Morten Strauch
· 09.05.2023
Partant de la célèbre Panamericana, la route 132 serpente à travers une zone peu peuplée. Après quelques kilomètres, elle se termine sur une langue de terre densément boisée, près d'un pont de chargement pour la canne à sucre. Devant s'étend le golfe de Nicoya. Il se trouve au nord-ouest du Costa Rica, sur la côte Pacifique de ce petit État d'Amérique centrale. Peu avant la fin de la route 132 se trouve l'entrée du site de l'Astillero Verde, en français : "chantier naval vert". Il est facile de ne pas le voir ; Gesa Thönnessen le dépasse deux fois. Seul un petit panneau indique qu'ici, au milieu des mangroves, on fait avancer une vision qui ne vise pas seulement un commerce maritime sans émissions, mais aussi une approche holistique de la durabilité.
Thönnessen est directrice générale de l'entreprise allemande d'équipement maritime Toplicht. Elle séjourne actuellement au Costa Rica, sa "deuxième patrie", comme elle dit. En 2004/05, elle a passé un an dans ce pays. Comme elle a été en contact professionnel avec le chantier naval vert fondé par l'initiative Sailcargo il y a quelque temps, elle profite de l'occasion pour aller voir le trois-mâts goélette "Ceiba" qui y est en construction. Thönnessen s'y connaît en bateaux traditionnels. Elle a entendu parler de ce prétendu projet phare qui, d'après les photos du site Internet, semble être géré par une communauté de marginaux branchés. Elle ne sait pas ce qu'il en est dans la réalité, à l'époque de l'après-Corona et des crises de l'énergie et des matériaux.
Ce qui saute aux yeux, c'est que les constructeurs de bateaux ne travaillent pas seulement sur le site du chantier naval, ils y vivent aussi. Le matin, à six heures, le camp se réveille, accompagné de coqs qui chantent, d'oiseaux de paradis et de singes hurleurs bruyants. Une demi-heure plus tard, la première équipe commence déjà. En raison du climat tropical, chaque minute de travail est précieuse avant que le soleil ne fasse grimper les températures jusqu'à des sommets de transpiration.
La mission de l'initiative : construire le plus grand cargo à voile en bois du monde, capable de transporter des marchandises sur l'océan Pacifique avec un bilan climatique neutre à cent pour cent. Des spécialistes venus du monde entier participent à l'aventure, non seulement parce qu'ils sont passionnés par leur projet, mais aussi parce qu'ils acceptent, en plus de la chaleur et de l'humidité, des logements spartiates dans des tentes et des cabanes dans les arbres. Avant que quelqu'un ne se fasse des idées : les apprentis ou les volontaires non qualifiés venant de l'étranger ne sont plus acceptés.
#####
▶ _Exercice donné_
Relevez tous les animaux mentionnés dans l'extrait fourni ci-dessus.

▶ _Données fournies_
#####
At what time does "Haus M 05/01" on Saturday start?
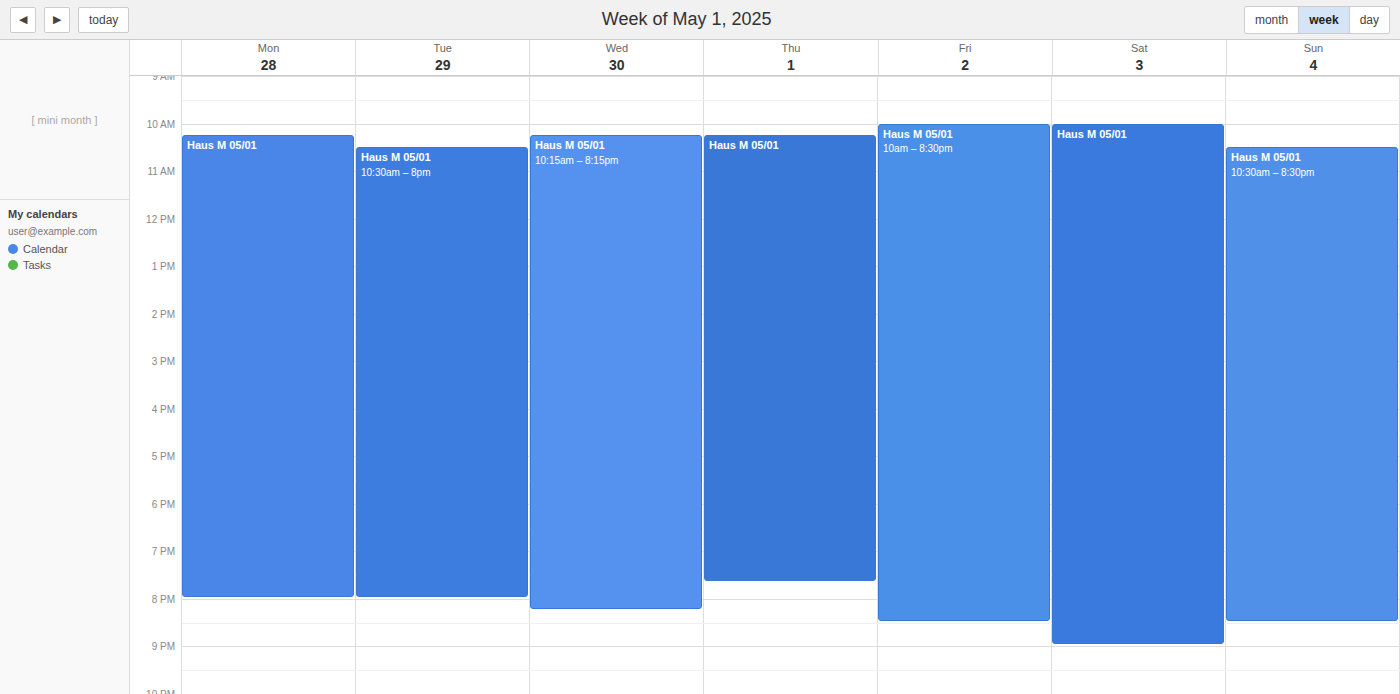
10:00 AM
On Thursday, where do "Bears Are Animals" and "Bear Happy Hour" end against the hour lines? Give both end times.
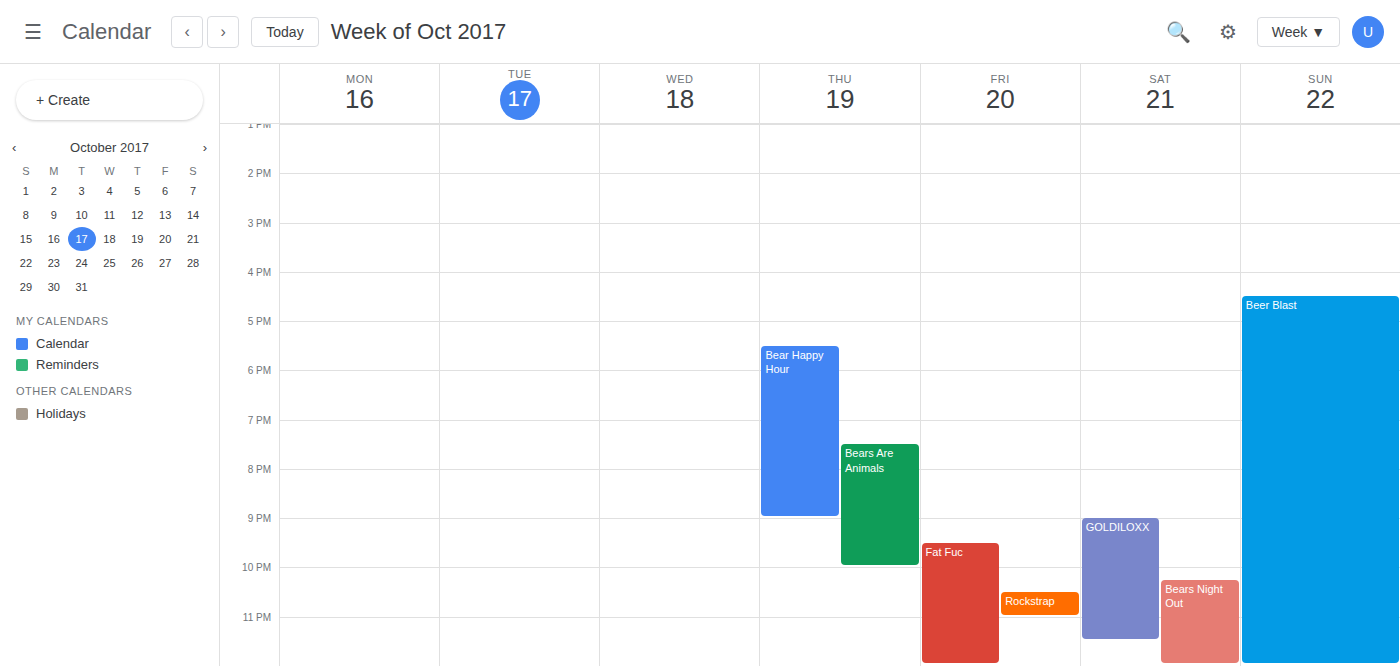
#####
▶ _Tâche terminée_
- les coqs
- les oiseaux de paradis
- les singes hurleurs